Dans une bouche italienne, le mensonge a souvent une grâce comique qui vous désarme ; le mensonge allemand, plus maladroit et plus lourd, ne vous inspire d’autre envie que celle de le démasquer. Martha était d’ailleurs trop loyale pour connaître cette habileté qui consiste à faire semblant de croire les gens lorsqu’ils se donnent pour meilleurs qu’ils ne sont.

— Général, dit-elle, Centoni est à Venise, dans la prison de Saint-George-Majeur, et vous ne pouvez pas l’ignorer.

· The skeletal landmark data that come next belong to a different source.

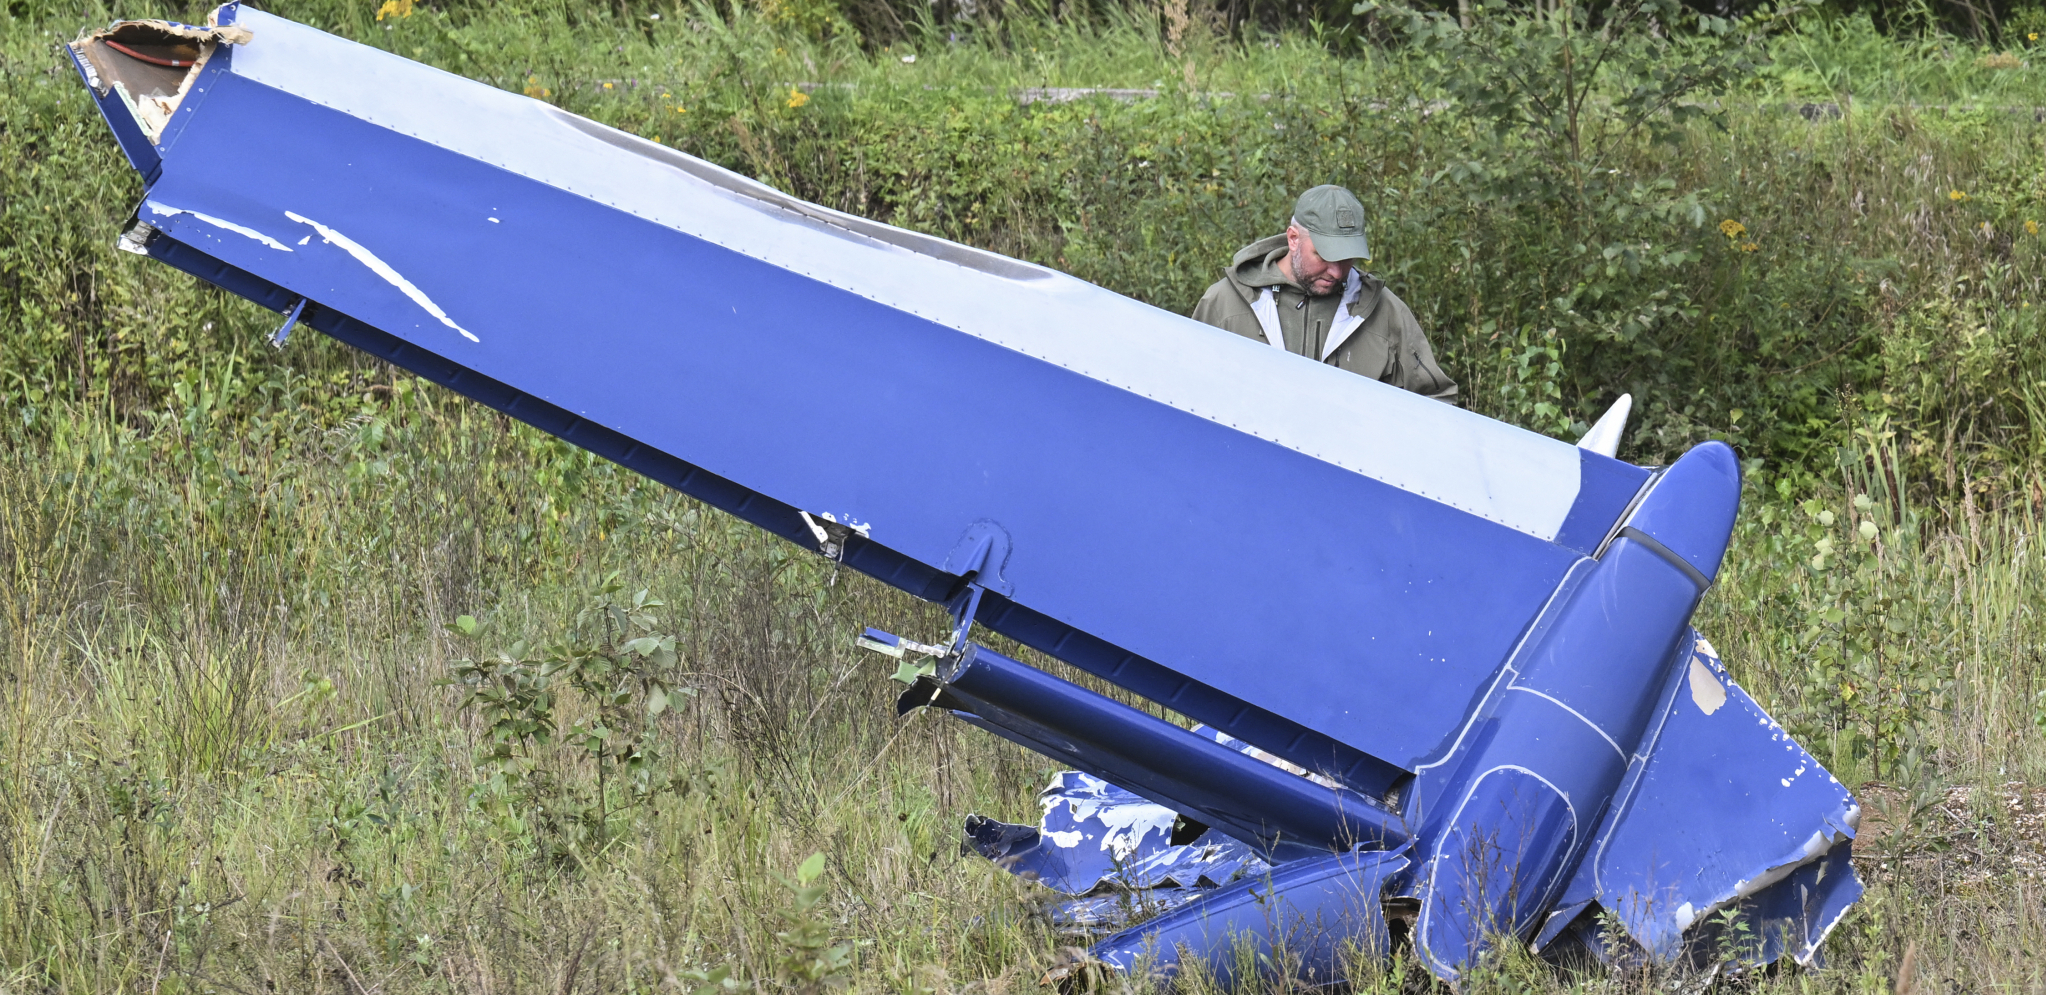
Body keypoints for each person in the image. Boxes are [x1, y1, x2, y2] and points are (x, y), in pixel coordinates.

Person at [1191, 185, 1458, 402]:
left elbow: (1437, 402)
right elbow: (1187, 391)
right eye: (1323, 256)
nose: (1337, 272)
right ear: (1293, 239)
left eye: (1347, 258)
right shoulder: (1224, 304)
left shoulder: (1385, 312)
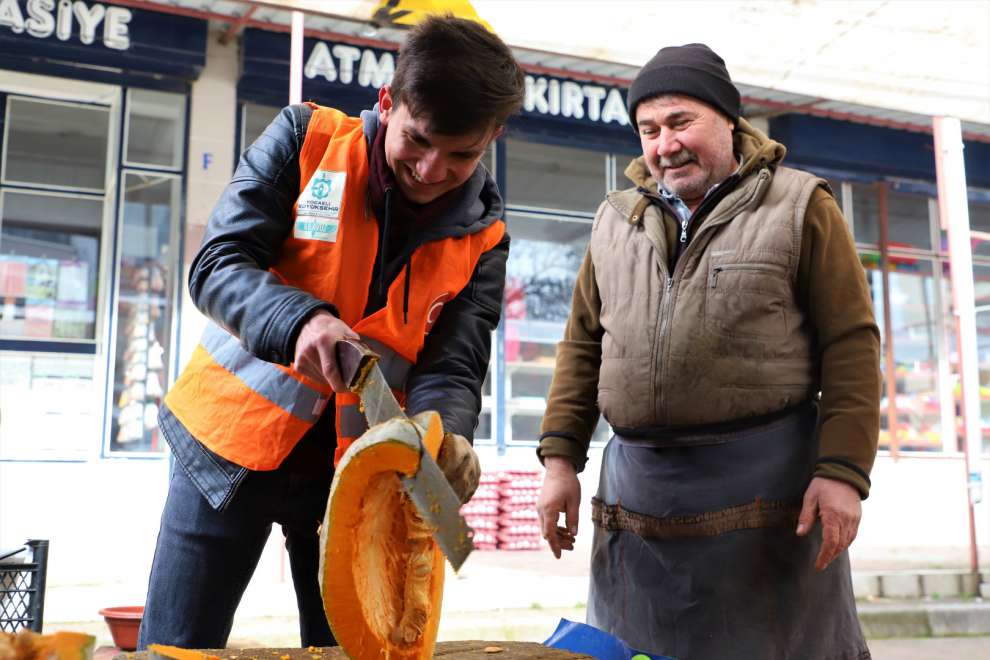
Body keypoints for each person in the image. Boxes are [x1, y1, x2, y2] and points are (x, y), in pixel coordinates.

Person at [138, 15, 524, 650]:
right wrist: (300, 319)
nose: (431, 170)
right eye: (418, 141)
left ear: (492, 138)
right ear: (386, 102)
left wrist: (446, 434)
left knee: (358, 648)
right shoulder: (304, 139)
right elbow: (217, 265)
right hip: (229, 447)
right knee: (179, 645)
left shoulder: (486, 237)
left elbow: (453, 366)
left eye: (462, 155)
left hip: (357, 476)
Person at [536, 43, 880, 659]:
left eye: (679, 122)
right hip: (635, 503)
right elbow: (583, 346)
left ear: (727, 118)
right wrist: (560, 461)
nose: (664, 144)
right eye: (648, 129)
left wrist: (842, 472)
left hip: (768, 498)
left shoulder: (801, 206)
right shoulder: (613, 221)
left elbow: (851, 344)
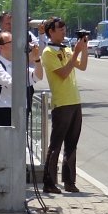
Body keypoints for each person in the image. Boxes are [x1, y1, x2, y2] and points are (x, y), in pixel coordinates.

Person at [41, 17, 88, 194]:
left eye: (64, 28)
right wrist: (75, 53)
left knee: (72, 144)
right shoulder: (48, 52)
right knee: (56, 144)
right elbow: (62, 73)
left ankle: (69, 181)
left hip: (75, 100)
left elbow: (82, 66)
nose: (63, 31)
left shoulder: (66, 48)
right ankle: (49, 182)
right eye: (60, 28)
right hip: (62, 102)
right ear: (50, 32)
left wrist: (83, 49)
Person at [0, 31, 43, 126]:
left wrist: (37, 59)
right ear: (1, 47)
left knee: (21, 140)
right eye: (11, 42)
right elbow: (11, 84)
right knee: (5, 140)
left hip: (20, 108)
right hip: (3, 109)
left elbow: (38, 76)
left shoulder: (16, 64)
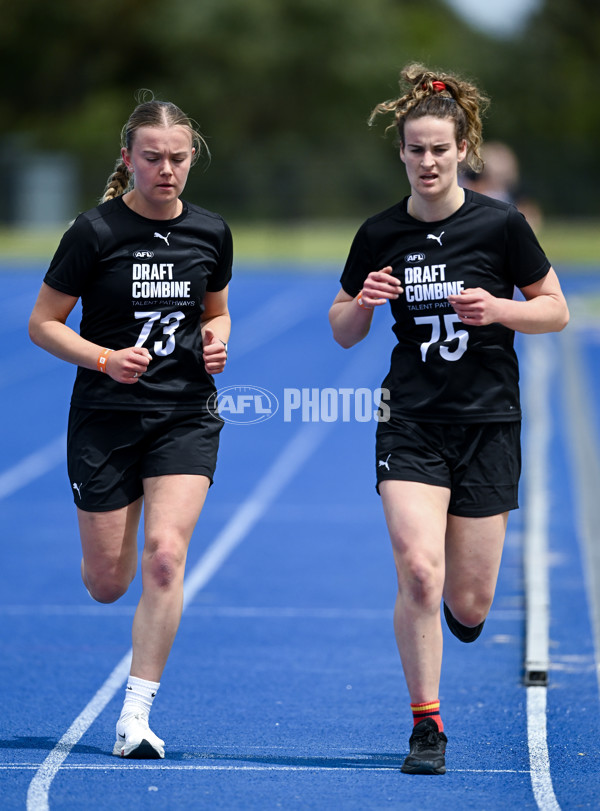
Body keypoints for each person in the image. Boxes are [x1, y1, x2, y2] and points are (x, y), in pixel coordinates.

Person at [328, 64, 568, 775]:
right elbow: (341, 328)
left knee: (468, 599)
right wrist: (363, 303)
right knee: (419, 569)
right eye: (415, 149)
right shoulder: (379, 233)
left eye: (440, 148)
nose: (427, 161)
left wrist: (500, 309)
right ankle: (426, 723)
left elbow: (554, 307)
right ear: (400, 152)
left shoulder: (500, 226)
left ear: (463, 149)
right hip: (411, 422)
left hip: (488, 423)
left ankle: (459, 618)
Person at [29, 93, 232, 759]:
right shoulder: (94, 232)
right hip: (106, 417)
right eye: (152, 158)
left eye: (177, 158)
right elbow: (44, 323)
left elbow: (217, 311)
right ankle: (118, 508)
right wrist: (104, 358)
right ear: (128, 159)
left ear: (192, 158)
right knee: (107, 581)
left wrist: (217, 339)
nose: (166, 169)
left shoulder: (210, 231)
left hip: (184, 413)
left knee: (167, 555)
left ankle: (135, 715)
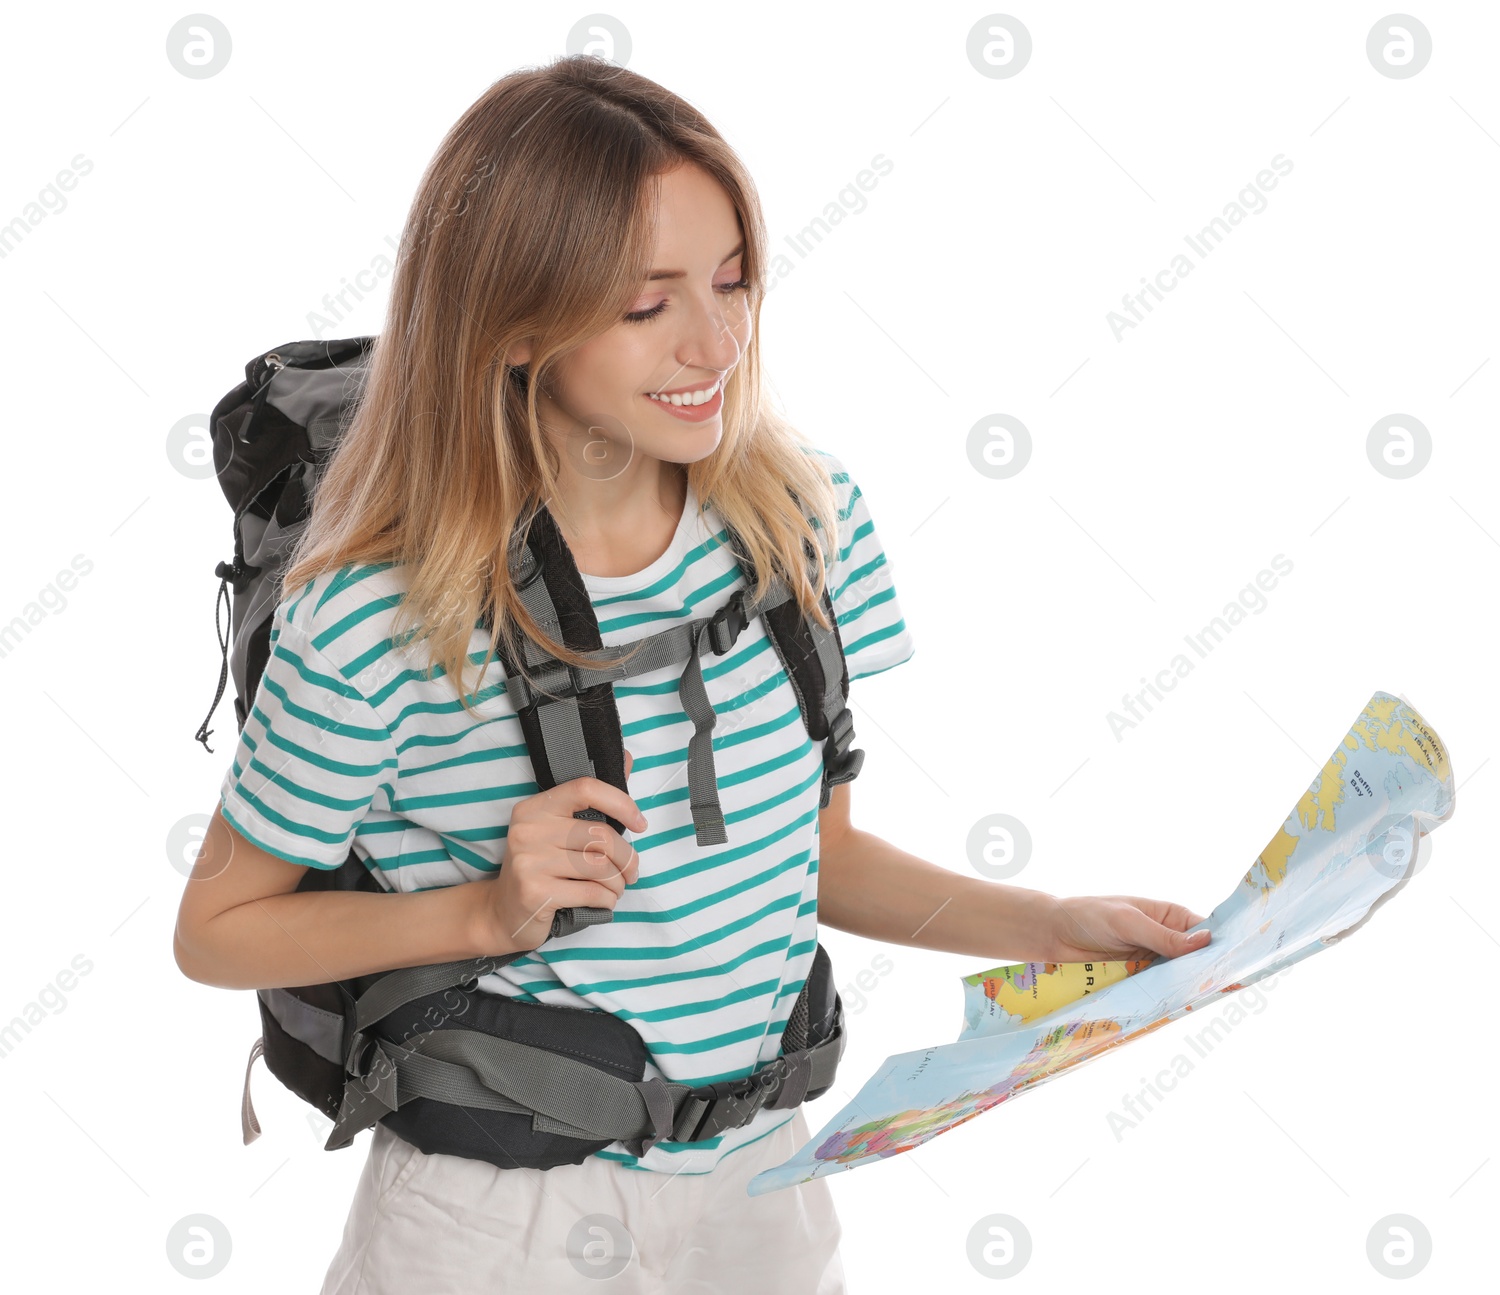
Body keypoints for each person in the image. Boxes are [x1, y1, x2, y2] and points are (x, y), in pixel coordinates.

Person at [172, 54, 1212, 1294]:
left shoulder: (798, 522)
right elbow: (217, 930)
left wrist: (1053, 926)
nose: (714, 341)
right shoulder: (377, 614)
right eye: (644, 303)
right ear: (512, 325)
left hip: (759, 1187)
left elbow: (805, 856)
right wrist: (483, 913)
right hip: (491, 1221)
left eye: (731, 280)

— Comment savez-vous cela ? demanda le général avec des yeux flamboyans.

— Je ne vous le dirai pas, répondit miss Lovel avec fermeté. Il me suffit de le savoir pour être en mesure d’apprécier votre galanterie et la sincérité de vos paroles.

— Eh bien ! madame, reprit le général, le mensonge que je vous ai fait deviendra une vérité. Puisque vous avez des intelligences avec les prisonniers, vous apprendrez demain que Centoni a été transféré dans une prison de l’intérieur de l’empire.

Miss Lovel comprit la faute qu’elle venait de commettre et voulut tenter de la réparer ; mais il n’était plus temps. Elle eut beau prendre un ton plus humble et s’abaisser à la prière ; le haut fonctionnaire, dont la vanité avait été blessée, se renferma dans un silence majestueux. Enfin, voyant qu’il s’agitait sur son fauteuil et frappait du bout de ses doigts sur son bureau, miss Lovel se leva et sortit en lui demandant pardon de l’avoir importuné.